任务项 A. 提取条目中从含有“Emprendedora pide que ARENA y Calleja”的那一行开始、一直到条目末尾的全部文字，首尾两端均包括在内，结果中略去图片。

── 文档段落 ──

变化不测,故曰「无方」。数所不及者,体而用之,故曰「无体」。「一阴一阳之谓道」,
体而用之,寓于卦象者也。有所存焉,此易之所以为体,而万物之本也。继之者善也,
功用益显,四德是已。成之者性也,
人皆具。惟是君子为能默而该之。
仁者见之谓之仁,知者见之谓之知,百姓日用而不知,故君子之道鲜矣。
此易所以不得不兴,而圣人所以不得不作也。显诸仁,藏诸用。
所以列于卦,故曰「显」;所以寓于此,故曰「藏」。
「鼓万物而不与圣人同忧」,与民同患之道尽矣。盛德大业至矣哉!内外兼进之谓,富有之谓大业,广大悉备之谓,日新之谓盛德,万世无弊之谓。「生生之谓易」,变化无穷之谓。「成象之谓乾」,
凡所以造始者,皆乾之道。效法之谓「坤」,
凡所以成终者,皆坤之道。「极数知来之谓占」,通天下之性是也。「通变之谓事」,成天下之务事也。「阴阳不测之谓神」,
凡不疾而速,不行而至,使民由之而不知者是也。圣人体此以治天下,则天下治,帝王之能事毕矣。
夫易,广矣大矣,以言乎远则不御,极乎形气之表;
以言乎迩则静而正,默而该之;以言乎天地之间,则备矣。所以有「广大」之号。夫乾,其静也专,无所待也;其动也直,无所屈也;是以大生焉无所不覆。夫坤,其静也翕,收敛之谓;其动也辟,敷施之谓,是以广生焉,无所不载。
广大配天地,变通配四时,阴阳之义配日月,易简之善配至德。圣人之德如此,能广大则可以配天地,能变通则可以配四时,能显晦则可以配日月,能易简则可以配乾坤之至德。广大者,易之道也;变通者,易之用也。阴阳之义,易之行也;易简之善,易之德也。此皆成位之事。子曰:「易其至矣乎!」不能以有加矣。
夫易,圣人所以崇德而广业也。圣人体易而法天地之大,故德崇而业广,极高明而道中。庸之谓。知崇,北方之物也;礼卑,南方之物也。崇效天,卑法地。
崇效天,故德言崇;卑法地,故业言广。天地设位,而易行乎其中矣,由而不知之耳。
成性存存,道义之门。
惟圣人谓能成其性而存之。惟能成性,故能存其所存。能存其所存,故道义之所自出也。道,天也,故德以之崇。义,人也,故业以之广。知夫天之所为,则知人之所为至矣。故圣人重礼治。
此章言圣人立爻象之教,不可违如此。学者当拟之而言,议之而动,则可以成变化之道,无施不可也。
圣人有以见天下之赜,而拟诸其形容,八卦是也;象其物宜,六十四卦是也,
是故谓之象。
圣人有以见天下之动,而观其会通,以行其典礼,繋辞焉,以断其吉凶,是故谓之爻。
象言其体,非极深不足以知之;爻言其用,非研几不足以知之。典礼者,治人之具也。
言天下之至赜而不可恶也,故当拟之而后言;
言天下之至动而不可乱也,故当议之而后动,拟之而后言。象有定体,故言拟议之而后动。爻主通变,故言议。拟议以成其变化,神而明之谓。

───

任务项 B. 将文档段落中从“夫易,圣人所以崇德而广业也。”开始、一直到“可以成变化之道,无施不可也。”为止的文字原样抄录下来。

── 数据条目 ──

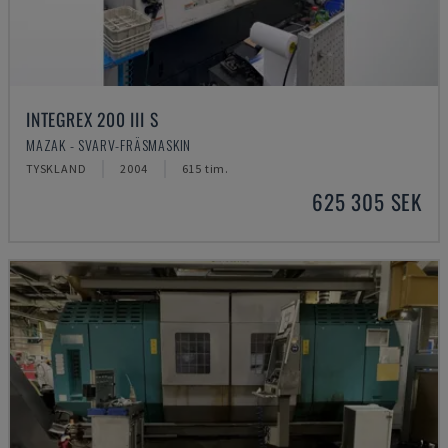
INTEGREX 200 III S
MAZAK - SVARV-FRÄSMASKIN
TYSKLAND
2004
615 tim.
625 305 SEK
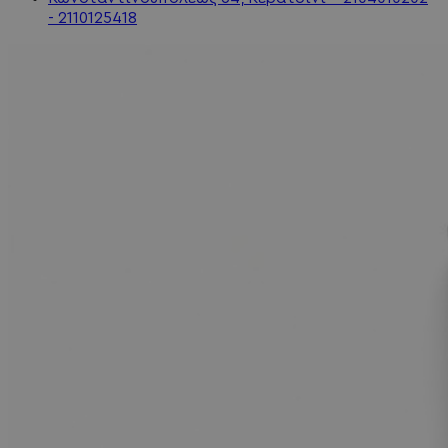
- 2110125418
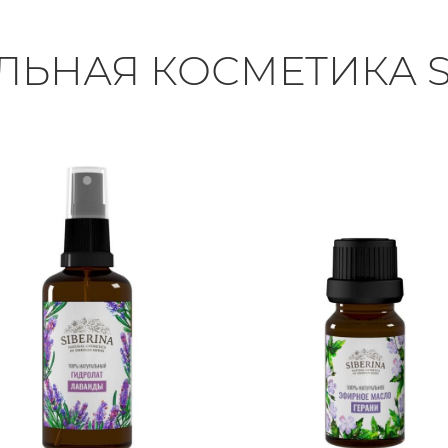
ЛЬНАЯ КОСМЕТИКА S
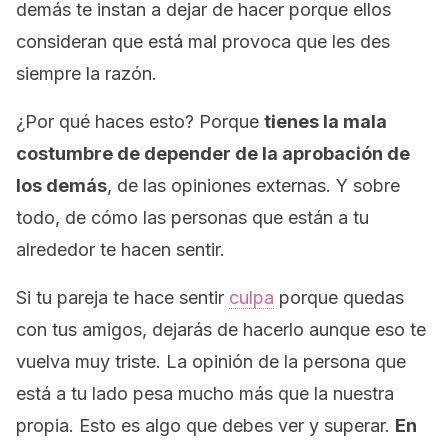
demás te instan a dejar de hacer porque ellos
consideran que está mal provoca que les des
siempre la razón.
¿Por qué haces esto? Porque
tienes la mala
costumbre de depender de la aprobación de
los demás
, de las opiniones externas. Y sobre
todo, de cómo las personas que están a tu
alrededor te hacen sentir.
Si tu pareja te hace sentir
culpa
porque quedas
con tus amigos, dejarás de hacerlo aunque eso te
vuelva muy triste. La opinión de la persona que
está a tu lado pesa mucho más que la nuestra
propia. Esto es algo que debes ver y superar.
En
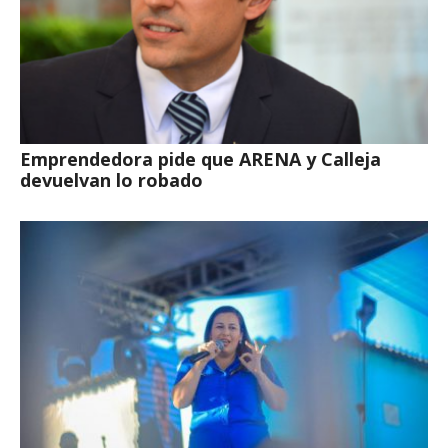
Emprendedora pide que ARENA y Calleja
devuelvan lo robado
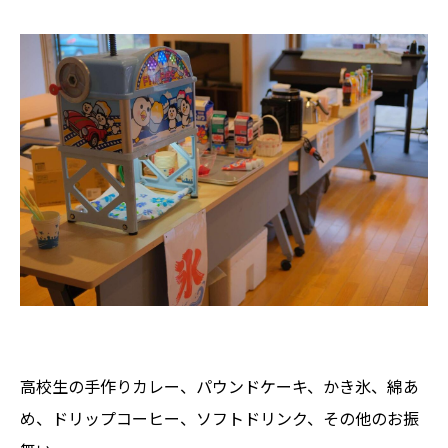
高校生の手作りカレー、パウンドケーキ、かき氷、綿あ
め、ドリップコーヒー、ソフトドリンク、その他のお振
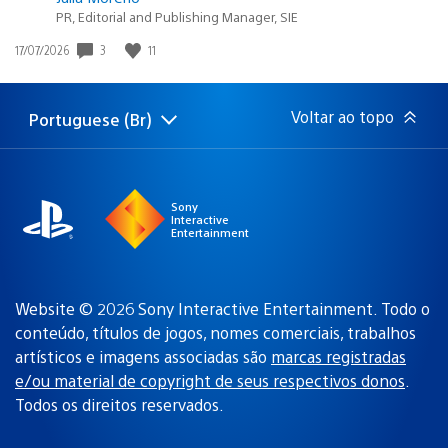
PR, Editorial and Publishing Manager, SIE
3
11
Data
17/07/2026
de
publicação:
Voltar ao topo
Portuguese (Br)
Selecione
Região
uma
atual:
região
Sony
Interactive
Entertainment
Website © 2026 Sony Interactive Entertainment. Todo o
conteúdo, títulos de jogos, nomes comerciais, trabalhos
artísticos e imagens associadas são
marcas registradas
e/ou material de copyright de seus respectivos donos
.
Todos os direitos reservados.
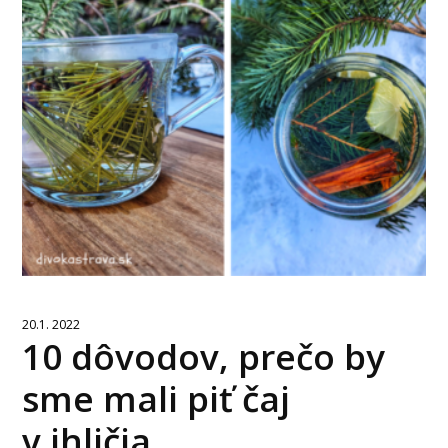
20.1. 2022
10 dôvodov, prečo by
sme mali piť čaj
v ihličia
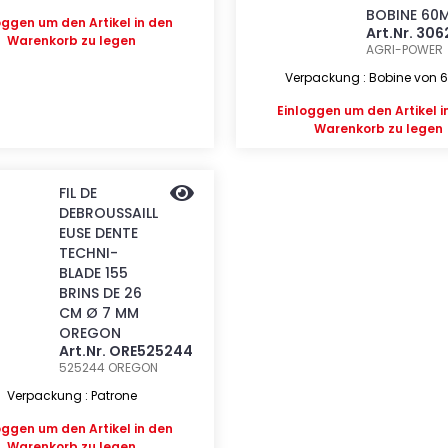
BOBINE 60
oggen
um den Artikel in den
Art.Nr. 30
Warenkorb zu legen
AGRI-POWER
Verpackung : Bobine von 
Einloggen
um den Artikel i
Warenkorb zu legen
FIL DE
DEBROUSSAILL
EUSE DENTE
TECHNI-
BLADE 155
BRINS DE 26
CM Ø 7 MM
OREGON
Art.Nr. ORE525244
525244
OREGON
Verpackung : Patrone
oggen
um den Artikel in den
Warenkorb zu legen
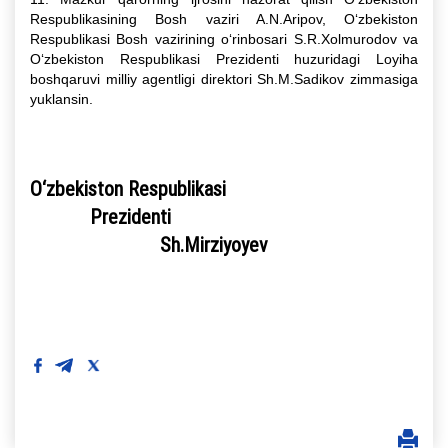
Respublikasining Bosh vaziri A.N.Aripov, O‘zbekiston
Respublikasi Bosh vazirining o‘rinbosari S.R.Xolmurodov va
O‘zbekiston Respublikasi Prezidenti huzuridagi Loyiha
boshqaruvi milliy agentligi direktori Sh.M.Sadikov zimmasiga
yuklansin.
O‘zbekiston Respublikasi
Prezidenti
Sh.Mirziyoyev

───

输出 A.
Emprendedora pide que ARENA y Calleja
devuelvan lo robado
高校生の手作りカレー、パウンドケーキ、かき氷、綿あ
め、ドリップコーヒー、ソフトドリンク、その他のお振
PR, Editorial and Publishing Manager, SIE
3
11
Data
17/07/2026
de
publicação:
Voltar ao topo
Portuguese (Br)
Selecione
Região
uma
atual:
região
Sony
Interactive
Entertainment
Website © 2026 Sony Interactive Entertainment. Todo o
conteúdo, títulos de jogos, nomes comerciais, trabalhos
artísticos e imagens associadas são
marcas registradas
e/ou material de copyright de seus respectivos donos
.
Todos os direitos reservados.
20.1. 2022
10 dôvodov, prečo by
sme mali piť čaj
v ihličia
BOBINE 60
oggen
um den Artikel in den
Art.Nr. 30
Warenkorb zu legen
AGRI-POWER
Verpackung : Bobine von 
Einloggen
um den Artikel i
Warenkorb zu legen
FIL DE
DEBROUSSAILL
EUSE DENTE
TECHNI-
BLADE 155
BRINS DE 26
CM Ø 7 MM
OREGON
Art.Nr. ORE525244
525244
OREGON
Verpackung : Patrone
oggen
um den Artikel in den
Warenkorb zu legen
Respublikasining Bosh vaziri A.N.Aripov, O‘zbekiston
Respublikasi Bosh vazirining o‘rinbosari S.R.Xolmurodov va
O‘zbekiston Respublikasi Prezidenti huzuridagi Loyiha
boshqaruvi milliy agentligi direktori Sh.M.Sadikov zimmasiga
yuklansin.
O‘zbekiston Respublikasi
Prezidenti
Sh.Mirziyoyev

输出 B.
夫易,圣人所以崇德而广业也。圣人体易而法天地之大,故德崇而业广,极高明而道中。庸之谓。知崇,北方之物也;礼卑,南方之物也。崇效天,卑法地。
崇效天,故德言崇;卑法地,故业言广。天地设位,而易行乎其中矣,由而不知之耳。
成性存存,道义之门。
惟圣人谓能成其性而存之。惟能成性,故能存其所存。能存其所存,故道义之所自出也。道,天也,故德以之崇。义,人也,故业以之广。知夫天之所为,则知人之所为至矣。故圣人重礼治。
此章言圣人立爻象之教,不可违如此。学者当拟之而言,议之而动,则可以成变化之道,无施不可也。